= Process control network =

A Process Control Network (PCN) is a communications network layer that is a part of the Industrial Automation networks in Process Industries. This network is used to transmit instructions and data between control and measurement units and Supervisory Control and Data Acquisition (SCADA) equipment.

==Industry requirements==
These networks have, over the years, used many of the technologies and topologies utilised in other network applications. However, Process Control Networks (PCNs) have several special requirements that must be met in order for the solution to be acceptable to the industry.
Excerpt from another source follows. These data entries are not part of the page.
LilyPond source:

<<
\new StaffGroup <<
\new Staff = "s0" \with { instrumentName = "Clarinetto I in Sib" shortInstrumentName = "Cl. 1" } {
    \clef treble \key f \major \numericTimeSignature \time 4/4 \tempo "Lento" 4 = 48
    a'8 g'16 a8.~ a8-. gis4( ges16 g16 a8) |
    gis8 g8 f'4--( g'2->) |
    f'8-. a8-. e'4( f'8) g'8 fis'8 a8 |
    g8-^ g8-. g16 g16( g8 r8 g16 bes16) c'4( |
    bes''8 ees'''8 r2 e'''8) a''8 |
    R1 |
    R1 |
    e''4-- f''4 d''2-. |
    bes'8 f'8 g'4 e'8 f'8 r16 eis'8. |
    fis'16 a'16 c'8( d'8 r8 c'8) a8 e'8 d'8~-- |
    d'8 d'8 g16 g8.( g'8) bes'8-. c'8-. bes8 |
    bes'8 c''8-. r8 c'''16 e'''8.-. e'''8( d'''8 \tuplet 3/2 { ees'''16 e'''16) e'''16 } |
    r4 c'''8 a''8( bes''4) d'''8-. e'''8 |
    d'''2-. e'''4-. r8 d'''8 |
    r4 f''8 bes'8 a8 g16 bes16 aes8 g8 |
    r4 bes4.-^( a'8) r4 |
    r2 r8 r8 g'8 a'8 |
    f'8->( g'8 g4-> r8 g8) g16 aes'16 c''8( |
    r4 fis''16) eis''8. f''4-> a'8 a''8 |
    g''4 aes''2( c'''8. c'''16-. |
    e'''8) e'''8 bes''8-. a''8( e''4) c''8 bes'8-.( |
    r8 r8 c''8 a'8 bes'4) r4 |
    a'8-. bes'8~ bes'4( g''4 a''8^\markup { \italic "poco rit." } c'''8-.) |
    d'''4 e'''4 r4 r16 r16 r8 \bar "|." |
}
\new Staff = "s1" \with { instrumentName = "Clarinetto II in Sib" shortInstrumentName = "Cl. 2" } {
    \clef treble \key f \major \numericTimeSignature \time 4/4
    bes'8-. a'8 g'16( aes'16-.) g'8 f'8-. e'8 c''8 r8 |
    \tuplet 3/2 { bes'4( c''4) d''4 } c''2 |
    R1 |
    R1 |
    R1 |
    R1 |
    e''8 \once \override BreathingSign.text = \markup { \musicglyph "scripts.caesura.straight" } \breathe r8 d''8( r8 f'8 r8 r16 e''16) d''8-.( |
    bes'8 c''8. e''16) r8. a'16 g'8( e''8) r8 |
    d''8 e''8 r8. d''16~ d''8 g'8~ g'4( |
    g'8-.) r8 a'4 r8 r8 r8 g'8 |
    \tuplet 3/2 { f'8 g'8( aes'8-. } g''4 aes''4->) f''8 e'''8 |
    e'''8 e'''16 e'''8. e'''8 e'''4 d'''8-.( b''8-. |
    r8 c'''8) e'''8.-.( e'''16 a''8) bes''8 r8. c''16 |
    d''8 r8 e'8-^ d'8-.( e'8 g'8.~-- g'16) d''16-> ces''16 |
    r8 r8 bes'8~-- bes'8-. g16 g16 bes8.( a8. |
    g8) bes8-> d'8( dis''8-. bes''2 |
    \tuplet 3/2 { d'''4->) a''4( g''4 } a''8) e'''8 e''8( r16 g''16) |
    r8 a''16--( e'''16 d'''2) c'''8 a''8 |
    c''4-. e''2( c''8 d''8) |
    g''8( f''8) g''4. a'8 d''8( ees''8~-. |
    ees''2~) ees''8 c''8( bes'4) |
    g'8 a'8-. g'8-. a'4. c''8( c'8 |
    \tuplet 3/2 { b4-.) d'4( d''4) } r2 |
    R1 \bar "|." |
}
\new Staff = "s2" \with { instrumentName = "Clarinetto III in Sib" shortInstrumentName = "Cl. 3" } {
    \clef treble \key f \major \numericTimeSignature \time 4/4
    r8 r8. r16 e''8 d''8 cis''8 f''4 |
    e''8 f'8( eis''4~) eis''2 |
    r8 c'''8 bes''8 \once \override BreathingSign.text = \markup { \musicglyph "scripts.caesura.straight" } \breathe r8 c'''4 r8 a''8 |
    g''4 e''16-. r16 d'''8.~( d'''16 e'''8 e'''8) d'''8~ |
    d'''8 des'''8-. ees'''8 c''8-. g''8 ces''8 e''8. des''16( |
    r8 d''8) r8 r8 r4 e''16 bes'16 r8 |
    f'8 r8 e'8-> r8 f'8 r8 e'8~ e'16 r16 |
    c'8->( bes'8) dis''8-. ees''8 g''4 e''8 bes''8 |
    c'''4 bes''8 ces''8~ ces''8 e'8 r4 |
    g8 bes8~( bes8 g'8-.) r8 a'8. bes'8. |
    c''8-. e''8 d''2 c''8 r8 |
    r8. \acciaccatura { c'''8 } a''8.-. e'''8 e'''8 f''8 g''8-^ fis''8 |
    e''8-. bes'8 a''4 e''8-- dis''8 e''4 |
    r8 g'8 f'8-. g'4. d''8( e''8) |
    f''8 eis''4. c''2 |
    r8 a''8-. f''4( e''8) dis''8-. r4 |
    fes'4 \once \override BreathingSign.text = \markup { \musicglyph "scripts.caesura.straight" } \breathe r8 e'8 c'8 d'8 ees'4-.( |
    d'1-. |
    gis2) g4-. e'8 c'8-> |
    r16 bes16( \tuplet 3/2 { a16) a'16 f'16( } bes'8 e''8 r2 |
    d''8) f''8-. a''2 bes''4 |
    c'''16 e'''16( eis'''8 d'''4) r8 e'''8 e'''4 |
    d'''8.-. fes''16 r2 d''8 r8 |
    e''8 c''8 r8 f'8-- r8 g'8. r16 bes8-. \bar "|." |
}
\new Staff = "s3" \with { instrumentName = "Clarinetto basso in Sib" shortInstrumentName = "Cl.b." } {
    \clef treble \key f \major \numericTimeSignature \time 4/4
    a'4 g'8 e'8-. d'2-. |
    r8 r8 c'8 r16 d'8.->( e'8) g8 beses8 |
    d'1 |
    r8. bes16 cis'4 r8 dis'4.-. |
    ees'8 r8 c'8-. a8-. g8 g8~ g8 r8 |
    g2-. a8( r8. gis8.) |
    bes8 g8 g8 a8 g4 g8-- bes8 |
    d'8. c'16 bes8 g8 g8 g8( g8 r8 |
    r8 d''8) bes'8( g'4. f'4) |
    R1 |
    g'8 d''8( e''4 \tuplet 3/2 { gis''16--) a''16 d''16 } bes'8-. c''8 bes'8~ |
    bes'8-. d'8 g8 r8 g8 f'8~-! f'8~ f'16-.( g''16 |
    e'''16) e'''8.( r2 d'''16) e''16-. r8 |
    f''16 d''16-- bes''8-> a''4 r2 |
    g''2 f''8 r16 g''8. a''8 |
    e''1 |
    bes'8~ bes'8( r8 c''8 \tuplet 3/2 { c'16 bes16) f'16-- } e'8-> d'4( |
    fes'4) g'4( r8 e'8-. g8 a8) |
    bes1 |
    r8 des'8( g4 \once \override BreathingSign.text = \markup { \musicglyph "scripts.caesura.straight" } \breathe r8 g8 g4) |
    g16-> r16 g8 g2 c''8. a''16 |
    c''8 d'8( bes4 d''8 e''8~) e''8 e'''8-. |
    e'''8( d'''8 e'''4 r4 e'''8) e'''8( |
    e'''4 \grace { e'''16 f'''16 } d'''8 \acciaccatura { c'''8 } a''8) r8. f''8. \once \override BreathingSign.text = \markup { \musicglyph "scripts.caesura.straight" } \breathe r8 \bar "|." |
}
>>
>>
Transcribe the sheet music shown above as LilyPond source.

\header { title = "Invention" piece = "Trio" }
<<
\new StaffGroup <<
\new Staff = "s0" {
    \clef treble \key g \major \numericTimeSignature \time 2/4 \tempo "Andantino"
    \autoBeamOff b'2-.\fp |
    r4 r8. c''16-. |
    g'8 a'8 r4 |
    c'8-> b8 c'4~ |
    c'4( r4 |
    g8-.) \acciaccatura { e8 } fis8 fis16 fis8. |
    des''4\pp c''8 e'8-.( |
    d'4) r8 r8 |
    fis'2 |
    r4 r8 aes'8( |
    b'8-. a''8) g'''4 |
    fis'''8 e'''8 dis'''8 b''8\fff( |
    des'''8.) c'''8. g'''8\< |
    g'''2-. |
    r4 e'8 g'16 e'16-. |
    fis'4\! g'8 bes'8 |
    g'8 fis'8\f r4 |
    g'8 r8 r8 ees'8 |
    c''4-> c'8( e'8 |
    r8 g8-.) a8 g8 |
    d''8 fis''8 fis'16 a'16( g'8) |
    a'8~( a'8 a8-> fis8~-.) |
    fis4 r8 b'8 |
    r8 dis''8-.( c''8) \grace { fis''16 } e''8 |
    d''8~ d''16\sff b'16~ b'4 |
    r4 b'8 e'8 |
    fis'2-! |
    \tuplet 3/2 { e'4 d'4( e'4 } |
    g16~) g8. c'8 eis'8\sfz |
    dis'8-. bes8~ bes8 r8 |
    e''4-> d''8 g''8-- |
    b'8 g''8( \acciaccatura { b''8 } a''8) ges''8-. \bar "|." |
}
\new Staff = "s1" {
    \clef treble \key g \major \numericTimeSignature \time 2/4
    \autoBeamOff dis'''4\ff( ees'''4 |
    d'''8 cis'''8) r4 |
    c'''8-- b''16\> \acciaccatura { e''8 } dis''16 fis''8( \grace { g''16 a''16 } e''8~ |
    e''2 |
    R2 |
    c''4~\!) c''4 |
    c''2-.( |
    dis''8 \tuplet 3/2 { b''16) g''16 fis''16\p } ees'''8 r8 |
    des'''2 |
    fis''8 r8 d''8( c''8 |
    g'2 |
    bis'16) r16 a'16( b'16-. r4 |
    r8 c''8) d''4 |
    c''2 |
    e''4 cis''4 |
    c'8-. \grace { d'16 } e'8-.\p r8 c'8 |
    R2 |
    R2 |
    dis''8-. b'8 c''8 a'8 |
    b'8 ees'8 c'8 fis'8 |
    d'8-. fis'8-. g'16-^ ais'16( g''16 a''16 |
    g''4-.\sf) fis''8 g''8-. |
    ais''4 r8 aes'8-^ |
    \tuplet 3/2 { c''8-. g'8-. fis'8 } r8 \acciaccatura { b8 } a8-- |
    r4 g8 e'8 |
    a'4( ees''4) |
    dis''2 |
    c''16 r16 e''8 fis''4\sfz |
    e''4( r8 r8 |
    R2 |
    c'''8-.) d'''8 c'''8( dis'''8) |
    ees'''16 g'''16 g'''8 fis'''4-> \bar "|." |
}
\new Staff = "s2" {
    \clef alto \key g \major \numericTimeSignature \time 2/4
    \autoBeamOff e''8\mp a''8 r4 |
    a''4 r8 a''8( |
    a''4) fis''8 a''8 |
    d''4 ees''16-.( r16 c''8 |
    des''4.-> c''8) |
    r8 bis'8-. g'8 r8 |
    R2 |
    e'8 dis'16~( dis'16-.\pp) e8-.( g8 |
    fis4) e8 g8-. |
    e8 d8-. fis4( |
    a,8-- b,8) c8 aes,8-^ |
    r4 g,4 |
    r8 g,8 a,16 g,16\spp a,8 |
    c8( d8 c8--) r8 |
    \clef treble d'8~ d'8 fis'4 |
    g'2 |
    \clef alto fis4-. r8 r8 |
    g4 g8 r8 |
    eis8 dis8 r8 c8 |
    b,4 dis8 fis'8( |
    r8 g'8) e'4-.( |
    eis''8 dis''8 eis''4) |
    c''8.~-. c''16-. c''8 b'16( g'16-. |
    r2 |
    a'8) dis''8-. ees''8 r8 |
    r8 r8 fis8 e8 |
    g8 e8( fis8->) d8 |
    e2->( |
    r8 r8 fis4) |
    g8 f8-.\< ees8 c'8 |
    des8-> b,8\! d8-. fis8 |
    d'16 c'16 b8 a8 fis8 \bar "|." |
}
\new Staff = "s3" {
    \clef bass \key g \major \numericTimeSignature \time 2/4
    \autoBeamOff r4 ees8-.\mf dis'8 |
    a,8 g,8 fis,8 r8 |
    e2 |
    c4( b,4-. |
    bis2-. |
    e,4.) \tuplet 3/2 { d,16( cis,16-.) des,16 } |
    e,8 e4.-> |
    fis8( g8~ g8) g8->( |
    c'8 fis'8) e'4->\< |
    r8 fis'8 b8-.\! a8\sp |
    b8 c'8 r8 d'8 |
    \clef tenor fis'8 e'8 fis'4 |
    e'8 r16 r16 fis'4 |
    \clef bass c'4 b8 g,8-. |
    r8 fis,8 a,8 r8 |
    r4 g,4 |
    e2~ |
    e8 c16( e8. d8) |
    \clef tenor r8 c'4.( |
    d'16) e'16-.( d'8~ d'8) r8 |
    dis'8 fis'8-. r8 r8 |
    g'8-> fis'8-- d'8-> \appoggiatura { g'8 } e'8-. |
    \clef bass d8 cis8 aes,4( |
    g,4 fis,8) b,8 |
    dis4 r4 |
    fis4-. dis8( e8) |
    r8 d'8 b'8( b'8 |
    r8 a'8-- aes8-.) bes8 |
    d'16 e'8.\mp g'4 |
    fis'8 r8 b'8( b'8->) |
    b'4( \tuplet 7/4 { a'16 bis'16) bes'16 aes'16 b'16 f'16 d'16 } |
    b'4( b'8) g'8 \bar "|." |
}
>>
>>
These requirements are, in no particular order: Robustness, Determinacy, Compatibility. Robustness includes requirements such as connection redundancy, reduced sensitivity to Electromagnetic Interference (EMI), and good error checking and correction. Determinacy involves assuring that each device is guaranteed access to the network, and in many cases mechanisms to allow priority information (such as alarms) through the system. Compatibility allows SCADA and Distributed Control Systems (DCS) from various manufacturers to communicate with control and measurement equipment from others.

==Development of standards==
Many early PCNs were serial based, using low level standards such as EIA RS-422 and EIA RS-485 with proprietary protocols on top. One of the de facto standards (which is now becoming an open standard) is Modbus, originally from Modicon. Many PCNs used token passing based protocols because they are essentially deterministic. Both Allen Bradley and Eurotherm utilised such mechanisms. Many of the measurement and control unit manufacturers signed up to the Fieldbus consortium but rather than one standard emerging each manufacturer promoted their own 'standard' leading to a myriad, and confusing, range of physical and logical systems. Modern process control networks rely on Ethernet, TCP/IP, and Microsoft Windows technology.